Leave out all lines before the one containing "Identify the document", and copy that line and all the rest below it exactly.

--- Data for this exercise Enclosed Below ---

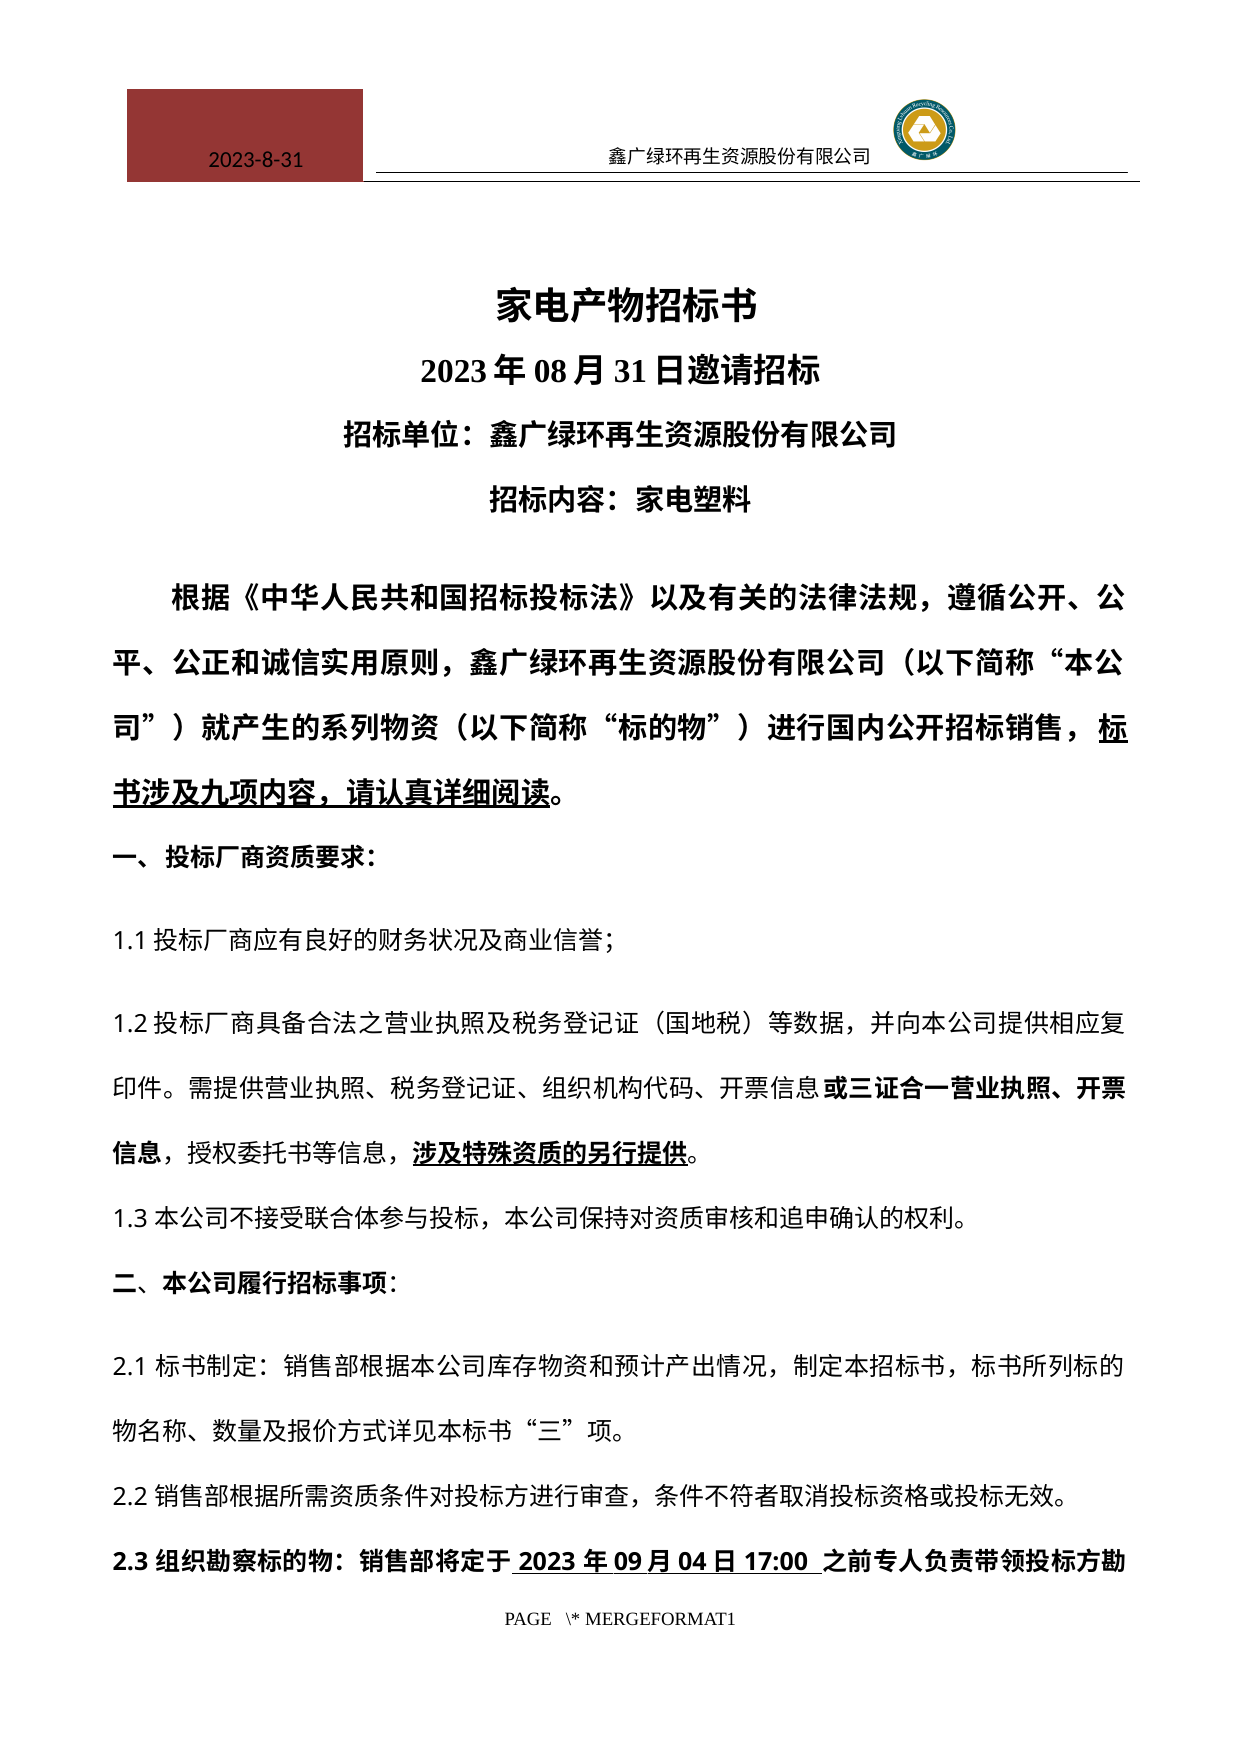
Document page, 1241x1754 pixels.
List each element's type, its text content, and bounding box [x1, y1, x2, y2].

text 根据《中华人民共和国招标投标法》以及有关的法律法规，遵循公开、公平、公正和诚信实用原则，鑫广绿环再生资源股份有限公司（以下简称“本公司”）就产生的系列物资（以下简称“标的物”）进行国内公开招标销售，标书涉及九项内容，请认真详细阅读。 [112, 563, 1128, 823]
text 2.2 销售部根据所需资质条件对投标方进行审查，条件不符者取消投标资格或投标无效。 [112, 1462, 1128, 1527]
text 2.1 标书制定：销售部根据本公司库存物资和预计产出情况，制定本招标书，标书所列标的物名称、数量及报价方式详见本标书“三”项。 [112, 1332, 1128, 1462]
text 二、本公司履行招标事项： [112, 1249, 1128, 1314]
text 2.3 组织勘察标的物：销售部将定于 2023 年09月04日 17:00 之前专人负责带领投标方勘察标的物，并及时统一解答疑问。 [112, 1527, 1128, 1592]
text 2023年08月31日邀请招标 [112, 335, 1128, 400]
text 1.3 本公司不接受联合体参与投标，本公司保持对资质审核和追申确认的权利。 [112, 1184, 1128, 1249]
text 1.2投标厂商具备合法之营业执照及税务登记证（国地税）等数据，并向本公司提供相应复印件。需提供营业执照、税务登记证、组织机构代码、开票信息或三证合一营业执照、开票信息，授权委托书等信息，涉及特殊资质的另行提供。 [112, 989, 1128, 1184]
text 招标单位：鑫广绿环再生资源股份有限公司 [112, 400, 1128, 465]
text 家电产物招标书 [112, 270, 1128, 335]
text 1.1投标厂商应有良好的财务状况及商业信誉； [112, 906, 1128, 971]
list 投标厂商资质要求： [112, 823, 1128, 888]
text 招标内容：家电塑料 [112, 465, 1128, 530]
picture [892, 96, 959, 164]
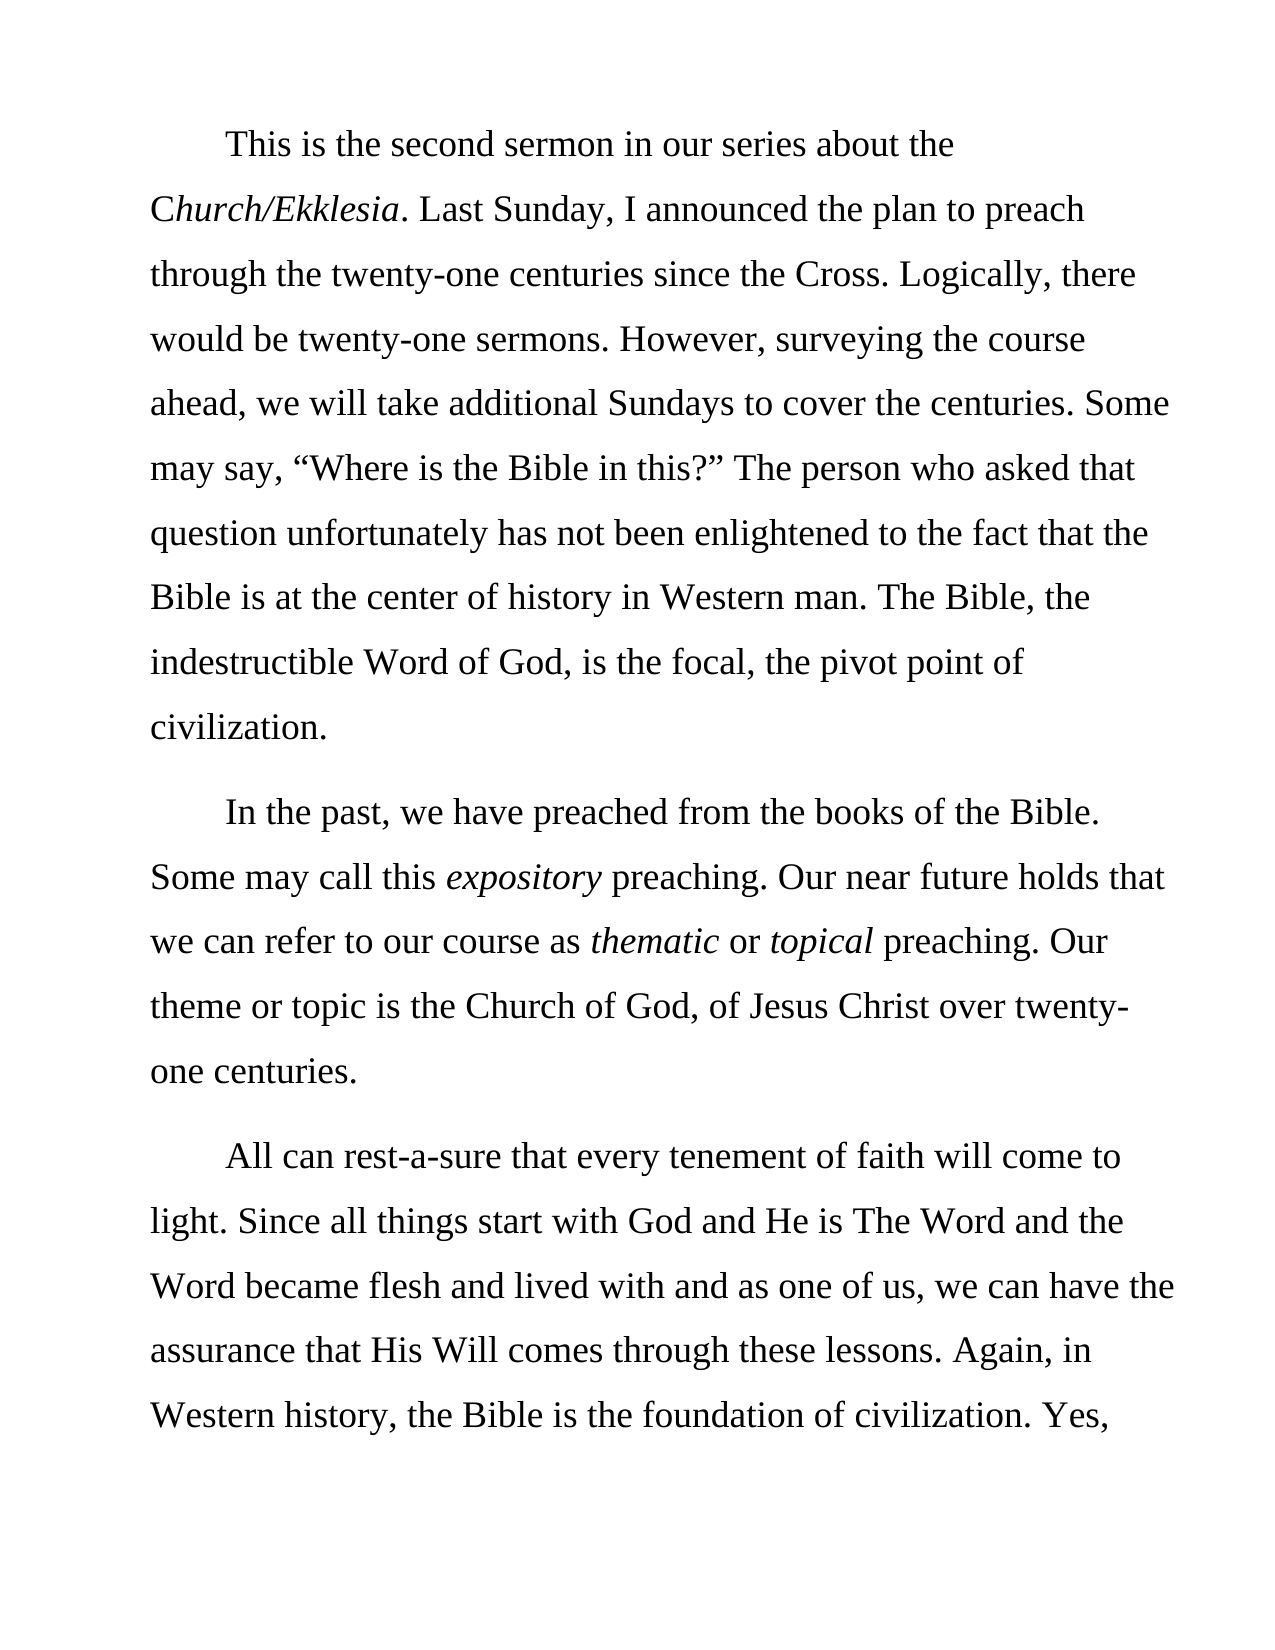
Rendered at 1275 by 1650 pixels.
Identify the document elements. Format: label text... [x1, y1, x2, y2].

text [150, 1134, 1181, 1436]
text This is the second sermon in our series about the Church/Ekklesia. Last Sunday, I announced the plan to preach through the twenty-one centuries since the Cross. Logically, there would be twenty-one sermons. However, surveying the course ahead, we will take additional Sundays to cover the centuries. Some may say, “Where is the Bible in this?” The person who asked that question unfortunately has not been enlightened to the fact that the Bible is at the center of history in Western man. The Bible, the indestructible Word of God, is the focal, the pivot point of civilization. [150, 122, 1181, 747]
text In the past, we have preached from the books of the Bible. Some may call this expository preaching. Our near future holds that we can refer to our course as thematic or topical preaching. Our theme or topic is the Church of God, of Jesus Christ over twenty-one centuries. [150, 789, 1181, 1091]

--- End of Enclosed Data for this exercise ---

§ **Answer area**:
Identify the document elements. Format: label text... [x1, y1, x2, y2].

text [150, 1134, 1181, 1436]
text This is the second sermon in our series about the Church/Ekklesia. Last Sunday, I announced the plan to preach through the twenty-one centuries since the Cross. Logically, there would be twenty-one sermons. However, surveying the course ahead, we will take additional Sundays to cover the centuries. Some may say, “Where is the Bible in this?” The person who asked that question unfortunately has not been enlightened to the fact that the Bible is at the center of history in Western man. The Bible, the indestructible Word of God, is the focal, the pivot point of civilization. [150, 122, 1181, 747]
text In the past, we have preached from the books of the Bible. Some may call this expository preaching. Our near future holds that we can refer to our course as thematic or topical preaching. Our theme or topic is the Church of God, of Jesus Christ over twenty-one centuries. [150, 789, 1181, 1091]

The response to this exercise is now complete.